Disampaing itu daerah rawan banjir dijumpai juga di dataran pantai Kabupaten Pandeglang, yang
membentang dari selatan Labuan sampai Kecamatan Panimbang (Tanjung Lesung), serta di
daerah Selatan (Kecamatan Cikeusik) yang berbatasan dengan Kabupaten Lebak. Sebagaimana
di Pantai Utara jawa, didaerah selatan ini juga dipengaruhi oleh sungai-sungai Ciliman dan
Cibaliung.
Kerusakan habitat ekosistem di wilayah pesisir dan laut semakin meningkat, khususnya di
wilayah pantai utara dan barat. Berbagai jenis kerusakan tersebut antara lain disebabkan oleh
peristiwa alam abrasi dan akresi di Kabupaten Tangerang dan Serang. Sedangkan kerusakan
yang dipengaruhi oleh aktifitas manusia antara lain sedimentasi daerah pesisir (pantai) di
Kabupaten Tangerang dan Serang, kerusakan dan konversi hutan mangrove di pantai utara
khususnya akibat pengembangan lahan tambak dan praktek produksi yang tidak ramah
lingkungan. Sumber pencemaran juga berasal dari berbagai kegiatan di laut, terutama dari
kegiatan perhubungan laut dan kapal pengangkut minyak, sebagaimana pada tahun 2003
beberapa kasus yang ditanggulangi seperti tumpahan minyak kapal tangki di Binuangeun dan di
Cilegon. Sementara praktik-praktik penangkapan ikan yang merusak dan ilegal (illegal fishing)
serta penambangan terumbu karang masih diperkirakan masih terjadi yang memperparah kondisi
habitat ekosistem pesisir dan laut.
Berdasarkan Profil Dinas Pertambangan dan Energi (2003) sejumlah kendala pengembangan
potensi pertambangan antara lain disebabkan banyaknya kawasan tambang yang berada di areal
hutan lindung, serta maraknya pertambangan tanpa ijin (PETI) yang berpotensi sangat besar
merusak lingkungan. Kondisi tersebut turut dipengaruhi pula oleh kurangnya dukungan regulasi
oleh Pemerintah Daerah dibidang pertambangan.

### Cuplikan Data
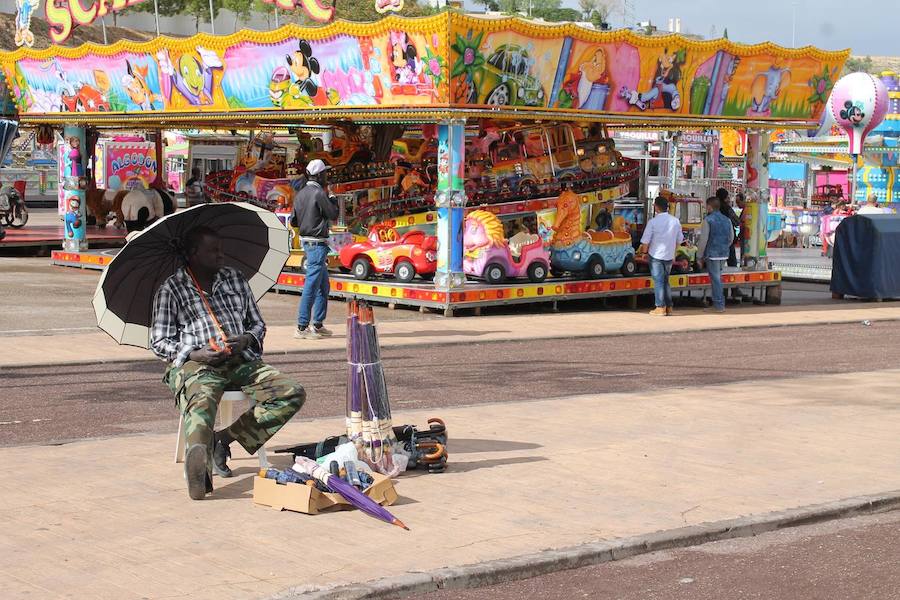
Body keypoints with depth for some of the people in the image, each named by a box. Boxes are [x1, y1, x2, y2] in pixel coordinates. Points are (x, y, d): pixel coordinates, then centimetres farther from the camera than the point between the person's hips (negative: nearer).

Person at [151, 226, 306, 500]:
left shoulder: (235, 279, 21)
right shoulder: (171, 289, 8)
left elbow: (258, 324, 23)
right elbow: (159, 341, 3)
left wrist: (246, 339, -2)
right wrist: (194, 354, -15)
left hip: (241, 361, 5)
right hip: (195, 364, -5)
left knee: (293, 394, -18)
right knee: (201, 399, -40)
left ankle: (228, 437, -20)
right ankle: (198, 467, -65)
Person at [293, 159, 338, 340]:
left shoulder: (300, 194, 10)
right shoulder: (319, 194, -16)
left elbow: (294, 220, 14)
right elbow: (333, 215, -7)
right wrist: (332, 199, 9)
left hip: (306, 241, 10)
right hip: (317, 244, -9)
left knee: (323, 284, 18)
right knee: (311, 286, -8)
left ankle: (318, 324, 22)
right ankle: (302, 327, -8)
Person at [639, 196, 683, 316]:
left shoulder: (653, 222, -12)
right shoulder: (675, 221, 3)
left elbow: (645, 241, -11)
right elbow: (679, 240, 11)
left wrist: (643, 252, 5)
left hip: (656, 255, -5)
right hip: (669, 255, 5)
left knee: (658, 281, 1)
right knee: (665, 281, 15)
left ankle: (660, 307, -1)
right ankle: (669, 307, 15)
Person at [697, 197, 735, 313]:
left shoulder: (708, 220, -11)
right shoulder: (727, 220, 8)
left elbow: (703, 240, -12)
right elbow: (731, 238, 15)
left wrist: (699, 256, -6)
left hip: (712, 254, -6)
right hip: (724, 255, 6)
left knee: (715, 278, 0)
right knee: (718, 278, 18)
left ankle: (719, 304, 2)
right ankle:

### Instruksi Kerja
Tolong tentukan apakah tiap pernyataan di bawah ini sesuai dengan penggalan teks, lalu jawab ya atau tidak beserta kutipan persis kata-kata penentunya dari penggalan teks.
1. Tumpahan minyak kapal tangki di Binuangeun dan Cilegon termasuk kasus yang ditanggulangi pada tahun 2003.
2. Abrasi dan akresi di Kabupaten Tangerang dan Serang disebabkan oleh aktivitas manusia.
3. Daerah selatan juga dipengaruhi oleh sungai Ciliman dan Cibaliung.

### Jawaban Tertulis
1. Ya, "sebagaimana pada tahun 2003 beberapa kasus yang ditanggulangi seperti tumpahan minyak kapal tangki di Binuangeun dan di Cilegon"
2. Tidak, "peristiwa alam abrasi dan akresi di Kabupaten Tangerang dan Serang"
3. Ya, "didaerah selatan ini juga dipengaruhi oleh sungai-sungai Ciliman dan Cibaliung"